TASK DESCRIPTION:
Starting with the first line and ending with the last, copy the entries word for word.

GIVEN DATA:

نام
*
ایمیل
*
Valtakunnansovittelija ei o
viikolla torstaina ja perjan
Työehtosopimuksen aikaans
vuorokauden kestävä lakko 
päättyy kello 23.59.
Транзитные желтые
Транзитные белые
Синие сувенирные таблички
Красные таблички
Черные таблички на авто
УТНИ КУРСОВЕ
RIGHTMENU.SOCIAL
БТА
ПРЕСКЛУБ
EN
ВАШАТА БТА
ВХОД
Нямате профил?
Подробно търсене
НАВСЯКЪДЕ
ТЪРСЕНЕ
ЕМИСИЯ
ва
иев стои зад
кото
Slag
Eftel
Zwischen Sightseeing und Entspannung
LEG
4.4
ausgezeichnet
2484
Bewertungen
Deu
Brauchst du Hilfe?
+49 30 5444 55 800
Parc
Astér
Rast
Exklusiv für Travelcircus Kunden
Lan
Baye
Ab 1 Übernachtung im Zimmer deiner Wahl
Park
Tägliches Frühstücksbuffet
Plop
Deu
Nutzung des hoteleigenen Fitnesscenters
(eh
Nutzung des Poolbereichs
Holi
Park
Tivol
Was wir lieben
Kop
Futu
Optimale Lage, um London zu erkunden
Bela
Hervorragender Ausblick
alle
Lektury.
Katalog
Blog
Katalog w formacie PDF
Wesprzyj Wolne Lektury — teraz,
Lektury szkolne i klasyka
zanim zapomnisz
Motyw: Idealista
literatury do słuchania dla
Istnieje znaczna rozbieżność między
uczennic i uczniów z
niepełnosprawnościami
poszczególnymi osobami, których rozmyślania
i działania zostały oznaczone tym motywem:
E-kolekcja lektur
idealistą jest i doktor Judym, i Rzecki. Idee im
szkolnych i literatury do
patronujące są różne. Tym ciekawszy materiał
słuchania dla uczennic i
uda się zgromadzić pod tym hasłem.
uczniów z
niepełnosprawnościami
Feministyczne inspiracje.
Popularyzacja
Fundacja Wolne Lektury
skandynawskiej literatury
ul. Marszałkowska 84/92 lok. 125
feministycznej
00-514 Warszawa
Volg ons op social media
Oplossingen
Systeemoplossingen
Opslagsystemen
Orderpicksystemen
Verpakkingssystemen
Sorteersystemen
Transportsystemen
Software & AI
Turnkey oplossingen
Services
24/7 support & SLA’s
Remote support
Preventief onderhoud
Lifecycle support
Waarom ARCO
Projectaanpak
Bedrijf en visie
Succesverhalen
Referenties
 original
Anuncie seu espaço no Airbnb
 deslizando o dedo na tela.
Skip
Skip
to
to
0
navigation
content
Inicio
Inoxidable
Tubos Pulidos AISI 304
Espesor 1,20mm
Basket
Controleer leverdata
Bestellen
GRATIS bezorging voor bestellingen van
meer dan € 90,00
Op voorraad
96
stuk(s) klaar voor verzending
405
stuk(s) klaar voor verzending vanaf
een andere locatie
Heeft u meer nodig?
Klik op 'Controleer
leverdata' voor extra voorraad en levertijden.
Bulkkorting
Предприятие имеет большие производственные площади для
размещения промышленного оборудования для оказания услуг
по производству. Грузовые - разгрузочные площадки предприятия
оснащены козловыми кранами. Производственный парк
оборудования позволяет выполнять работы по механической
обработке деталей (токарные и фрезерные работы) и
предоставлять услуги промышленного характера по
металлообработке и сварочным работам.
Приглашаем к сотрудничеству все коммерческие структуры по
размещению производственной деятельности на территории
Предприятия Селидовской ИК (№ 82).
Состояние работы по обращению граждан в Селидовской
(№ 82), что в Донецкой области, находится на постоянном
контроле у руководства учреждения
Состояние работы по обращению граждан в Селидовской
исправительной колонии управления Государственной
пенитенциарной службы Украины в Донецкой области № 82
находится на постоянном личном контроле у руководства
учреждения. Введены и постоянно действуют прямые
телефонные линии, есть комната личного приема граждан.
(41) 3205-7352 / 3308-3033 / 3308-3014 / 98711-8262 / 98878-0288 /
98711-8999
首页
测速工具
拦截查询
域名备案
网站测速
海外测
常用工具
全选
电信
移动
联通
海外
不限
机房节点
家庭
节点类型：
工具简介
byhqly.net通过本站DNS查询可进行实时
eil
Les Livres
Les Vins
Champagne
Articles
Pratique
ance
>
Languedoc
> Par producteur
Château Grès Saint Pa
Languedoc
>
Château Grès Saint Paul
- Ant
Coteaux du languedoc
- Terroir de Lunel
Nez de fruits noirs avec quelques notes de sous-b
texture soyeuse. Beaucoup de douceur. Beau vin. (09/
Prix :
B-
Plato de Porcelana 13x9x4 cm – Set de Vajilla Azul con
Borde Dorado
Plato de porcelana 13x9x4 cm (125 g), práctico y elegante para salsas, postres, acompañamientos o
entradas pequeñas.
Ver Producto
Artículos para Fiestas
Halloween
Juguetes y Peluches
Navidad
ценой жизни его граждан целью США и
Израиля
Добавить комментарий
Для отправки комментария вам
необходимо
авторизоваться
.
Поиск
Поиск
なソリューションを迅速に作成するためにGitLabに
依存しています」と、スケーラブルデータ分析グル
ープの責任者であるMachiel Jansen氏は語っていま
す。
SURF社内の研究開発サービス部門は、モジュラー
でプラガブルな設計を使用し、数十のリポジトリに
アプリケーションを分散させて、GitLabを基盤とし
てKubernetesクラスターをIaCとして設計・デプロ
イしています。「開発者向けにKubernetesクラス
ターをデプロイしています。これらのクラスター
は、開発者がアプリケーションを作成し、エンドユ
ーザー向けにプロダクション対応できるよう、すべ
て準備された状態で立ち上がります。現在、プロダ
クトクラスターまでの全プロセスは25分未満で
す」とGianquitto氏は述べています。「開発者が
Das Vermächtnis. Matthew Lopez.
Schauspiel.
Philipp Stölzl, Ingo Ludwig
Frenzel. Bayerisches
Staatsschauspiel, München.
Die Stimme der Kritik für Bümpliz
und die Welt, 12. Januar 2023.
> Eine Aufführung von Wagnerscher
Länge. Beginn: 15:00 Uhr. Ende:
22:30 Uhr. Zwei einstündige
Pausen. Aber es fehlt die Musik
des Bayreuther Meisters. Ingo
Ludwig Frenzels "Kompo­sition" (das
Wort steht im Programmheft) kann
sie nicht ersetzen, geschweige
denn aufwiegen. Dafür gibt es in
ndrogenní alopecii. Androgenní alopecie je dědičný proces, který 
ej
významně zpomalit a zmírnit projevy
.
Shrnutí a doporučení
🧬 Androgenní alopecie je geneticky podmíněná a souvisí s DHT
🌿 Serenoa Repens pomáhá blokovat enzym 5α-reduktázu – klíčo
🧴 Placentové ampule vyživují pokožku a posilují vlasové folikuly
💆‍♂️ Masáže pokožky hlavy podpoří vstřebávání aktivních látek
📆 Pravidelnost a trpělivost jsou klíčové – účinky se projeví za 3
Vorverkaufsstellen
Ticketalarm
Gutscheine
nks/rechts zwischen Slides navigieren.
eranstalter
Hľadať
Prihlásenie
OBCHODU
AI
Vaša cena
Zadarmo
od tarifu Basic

EXPECTED ANSWER:
نام
*
ایمیل
*
Valtakunnansovittelija ei o
viikolla torstaina ja perjan
Työehtosopimuksen aikaans
vuorokauden kestävä lakko 
päättyy kello 23.59.
Транзитные желтые
Транзитные белые
Синие сувенирные таблички
Красные таблички
Черные таблички на авто
УТНИ КУРСОВЕ
RIGHTMENU.SOCIAL
БТА
ПРЕСКЛУБ
EN
ВАШАТА БТА
ВХОД
Нямате профил?
Подробно търсене
НАВСЯКЪДЕ
ТЪРСЕНЕ
ЕМИСИЯ
ва
иев стои зад
кото
Slag
Eftel
Zwischen Sightseeing und Entspannung
LEG
4.4
ausgezeichnet
2484
Bewertungen
Deu
Brauchst du Hilfe?
+49 30 5444 55 800
Parc
Astér
Rast
Exklusiv für Travelcircus Kunden
Lan
Baye
Ab 1 Übernachtung im Zimmer deiner Wahl
Park
Tägliches Frühstücksbuffet
Plop
Deu
Nutzung des hoteleigenen Fitnesscenters
(eh
Nutzung des Poolbereichs
Holi
Park
Tivol
Was wir lieben
Kop
Futu
Optimale Lage, um London zu erkunden
Bela
Hervorragender Ausblick
alle
Lektury.
Katalog
Blog
Katalog w formacie PDF
Wesprzyj Wolne Lektury — teraz,
Lektury szkolne i klasyka
zanim zapomnisz
Motyw: Idealista
literatury do słuchania dla
Istnieje znaczna rozbieżność między
uczennic i uczniów z
niepełnosprawnościami
poszczególnymi osobami, których rozmyślania
i działania zostały oznaczone tym motywem:
E-kolekcja lektur
idealistą jest i doktor Judym, i Rzecki. Idee im
szkolnych i literatury do
patronujące są różne. Tym ciekawszy materiał
słuchania dla uczennic i
uda się zgromadzić pod tym hasłem.
uczniów z
niepełnosprawnościami
Feministyczne inspiracje.
Popularyzacja
Fundacja Wolne Lektury
skandynawskiej literatury
ul. Marszałkowska 84/92 lok. 125
feministycznej
00-514 Warszawa
Volg ons op social media
Oplossingen
Systeemoplossingen
Opslagsystemen
Orderpicksystemen
Verpakkingssystemen
Sorteersystemen
Transportsystemen
Software & AI
Turnkey oplossingen
Services
24/7 support & SLA’s
Remote support
Preventief onderhoud
Lifecycle support
Waarom ARCO
Projectaanpak
Bedrijf en visie
Succesverhalen
Referenties
 original
Anuncie seu espaço no Airbnb
 deslizando o dedo na tela.
Skip
Skip
to
to
0
navigation
content
Inicio
Inoxidable
Tubos Pulidos AISI 304
Espesor 1,20mm
Basket
Controleer leverdata
Bestellen
GRATIS bezorging voor bestellingen van
meer dan € 90,00
Op voorraad
96
stuk(s) klaar voor verzending
405
stuk(s) klaar voor verzending vanaf
een andere locatie
Heeft u meer nodig?
Klik op 'Controleer
leverdata' voor extra voorraad en levertijden.
Bulkkorting
Предприятие имеет большие производственные площади для
размещения промышленного оборудования для оказания услуг
по производству. Грузовые - разгрузочные площадки предприятия
оснащены козловыми кранами. Производственный парк
оборудования позволяет выполнять работы по механической
обработке деталей (токарные и фрезерные работы) и
предоставлять услуги промышленного характера по
металлообработке и сварочным работам.
Приглашаем к сотрудничеству все коммерческие структуры по
размещению производственной деятельности на территории
Предприятия Селидовской ИК (№ 82).
Состояние работы по обращению граждан в Селидовской
(№ 82), что в Донецкой области, находится на постоянном
контроле у руководства учреждения
Состояние работы по обращению граждан в Селидовской
исправительной колонии управления Государственной
пенитенциарной службы Украины в Донецкой области № 82
находится на постоянном личном контроле у руководства
учреждения. Введены и постоянно действуют прямые
телефонные линии, есть комната личного приема граждан.
(41) 3205-7352 / 3308-3033 / 3308-3014 / 98711-8262 / 98878-0288 /
98711-8999
首页
测速工具
拦截查询
域名备案
网站测速
海外测
常用工具
全选
电信
移动
联通
海外
不限
机房节点
家庭
节点类型：
工具简介
byhqly.net通过本站DNS查询可进行实时
eil
Les Livres
Les Vins
Champagne
Articles
Pratique
ance
>
Languedoc
> Par producteur
Château Grès Saint Pa
Languedoc
>
Château Grès Saint Paul
- Ant
Coteaux du languedoc
- Terroir de Lunel
Nez de fruits noirs avec quelques notes de sous-b
texture soyeuse. Beaucoup de douceur. Beau vin. (09/
Prix :
B-
Plato de Porcelana 13x9x4 cm – Set de Vajilla Azul con
Borde Dorado
Plato de porcelana 13x9x4 cm (125 g), práctico y elegante para salsas, postres, acompañamientos o
entradas pequeñas.
Ver Producto
Artículos para Fiestas
Halloween
Juguetes y Peluches
Navidad
ценой жизни его граждан целью США и
Израиля
Добавить комментарий
Для отправки комментария вам
необходимо
авторизоваться
.
Поиск
Поиск
なソリューションを迅速に作成するためにGitLabに
依存しています」と、スケーラブルデータ分析グル
ープの責任者であるMachiel Jansen氏は語っていま
す。
SURF社内の研究開発サービス部門は、モジュラー
でプラガブルな設計を使用し、数十のリポジトリに
アプリケーションを分散させて、GitLabを基盤とし
てKubernetesクラスターをIaCとして設計・デプロ
イしています。「開発者向けにKubernetesクラス
ターをデプロイしています。これらのクラスター
は、開発者がアプリケーションを作成し、エンドユ
ーザー向けにプロダクション対応できるよう、すべ
て準備された状態で立ち上がります。現在、プロダ
クトクラスターまでの全プロセスは25分未満で
す」とGianquitto氏は述べています。「開発者が
Das Vermächtnis. Matthew Lopez.
Schauspiel.
Philipp Stölzl, Ingo Ludwig
Frenzel. Bayerisches
Staatsschauspiel, München.
Die Stimme der Kritik für Bümpliz
und die Welt, 12. Januar 2023.
> Eine Aufführung von Wagnerscher
Länge. Beginn: 15:00 Uhr. Ende:
22:30 Uhr. Zwei einstündige
Pausen. Aber es fehlt die Musik
des Bayreuther Meisters. Ingo
Ludwig Frenzels "Kompo­sition" (das
Wort steht im Programmheft) kann
sie nicht ersetzen, geschweige
denn aufwiegen. Dafür gibt es in
ndrogenní alopecii. Androgenní alopecie je dědičný proces, který 
ej
významně zpomalit a zmírnit projevy
.
Shrnutí a doporučení
🧬 Androgenní alopecie je geneticky podmíněná a souvisí s DHT
🌿 Serenoa Repens pomáhá blokovat enzym 5α-reduktázu – klíčo
🧴 Placentové ampule vyživují pokožku a posilují vlasové folikuly
💆‍♂️ Masáže pokožky hlavy podpoří vstřebávání aktivních látek
📆 Pravidelnost a trpělivost jsou klíčové – účinky se projeví za 3
Vorverkaufsstellen
Ticketalarm
Gutscheine
nks/rechts zwischen Slides navigieren.
eranstalter
Hľadať
Prihlásenie
OBCHODU
AI
Vaša cena
Zadarmo
od tarifu Basic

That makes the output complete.